→ What you have to do:
Could you write out the lines below again, from the line containing "genus: Quercus" through the last line, replacing "common name" with "vernacular name" and leaving everything else unchanged?
────────────────────
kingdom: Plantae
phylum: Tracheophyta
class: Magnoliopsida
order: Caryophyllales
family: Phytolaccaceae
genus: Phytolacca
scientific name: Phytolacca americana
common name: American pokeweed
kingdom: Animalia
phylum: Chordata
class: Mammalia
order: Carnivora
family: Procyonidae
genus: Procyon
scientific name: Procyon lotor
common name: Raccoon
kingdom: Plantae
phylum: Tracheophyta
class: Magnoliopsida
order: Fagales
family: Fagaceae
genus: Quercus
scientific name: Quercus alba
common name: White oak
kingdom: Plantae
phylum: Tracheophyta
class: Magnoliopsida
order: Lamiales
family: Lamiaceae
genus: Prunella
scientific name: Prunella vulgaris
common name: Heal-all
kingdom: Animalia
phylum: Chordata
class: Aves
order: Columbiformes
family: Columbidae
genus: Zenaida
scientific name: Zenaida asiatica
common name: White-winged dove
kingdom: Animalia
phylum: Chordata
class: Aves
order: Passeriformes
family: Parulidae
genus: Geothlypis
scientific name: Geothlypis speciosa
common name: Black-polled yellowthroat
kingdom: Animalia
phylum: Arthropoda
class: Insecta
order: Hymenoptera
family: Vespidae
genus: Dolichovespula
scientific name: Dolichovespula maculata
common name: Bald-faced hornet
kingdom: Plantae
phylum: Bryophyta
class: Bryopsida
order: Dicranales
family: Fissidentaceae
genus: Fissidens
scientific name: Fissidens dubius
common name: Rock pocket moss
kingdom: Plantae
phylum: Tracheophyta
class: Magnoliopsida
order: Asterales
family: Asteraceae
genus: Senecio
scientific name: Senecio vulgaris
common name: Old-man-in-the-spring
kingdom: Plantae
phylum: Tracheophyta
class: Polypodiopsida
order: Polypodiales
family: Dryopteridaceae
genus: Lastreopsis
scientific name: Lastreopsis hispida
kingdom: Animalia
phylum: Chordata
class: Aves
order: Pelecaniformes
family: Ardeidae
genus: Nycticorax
────────────────────
→ Answer to this exercise:
genus: Quercus
scientific name: Quercus alba
vernacular name: White oak
kingdom: Plantae
phylum: Tracheophyta
class: Magnoliopsida
order: Lamiales
family: Lamiaceae
genus: Prunella
scientific name: Prunella vulgaris
vernacular name: Heal-all
kingdom: Animalia
phylum: Chordata
class: Aves
order: Columbiformes
family: Columbidae
genus: Zenaida
scientific name: Zenaida asiatica
vernacular name: White-winged dove
kingdom: Animalia
phylum: Chordata
class: Aves
order: Passeriformes
family: Parulidae
genus: Geothlypis
scientific name: Geothlypis speciosa
vernacular name: Black-polled yellowthroat
kingdom: Animalia
phylum: Arthropoda
class: Insecta
order: Hymenoptera
family: Vespidae
genus: Dolichovespula
scientific name: Dolichovespula maculata
vernacular name: Bald-faced hornet
kingdom: Plantae
phylum: Bryophyta
class: Bryopsida
order: Dicranales
family: Fissidentaceae
genus: Fissidens
scientific name: Fissidens dubius
vernacular name: Rock pocket moss
kingdom: Plantae
phylum: Tracheophyta
class: Magnoliopsida
order: Asterales
family: Asteraceae
genus: Senecio
scientific name: Senecio vulgaris
vernacular name: Old-man-in-the-spring
kingdom: Plantae
phylum: Tracheophyta
class: Polypodiopsida
order: Polypodiales
family: Dryopteridaceae
genus: Lastreopsis
scientific name: Lastreopsis hispida
kingdom: Animalia
phylum: Chordata
class: Aves
order: Pelecaniformes
family: Ardeidae
genus: Nycticorax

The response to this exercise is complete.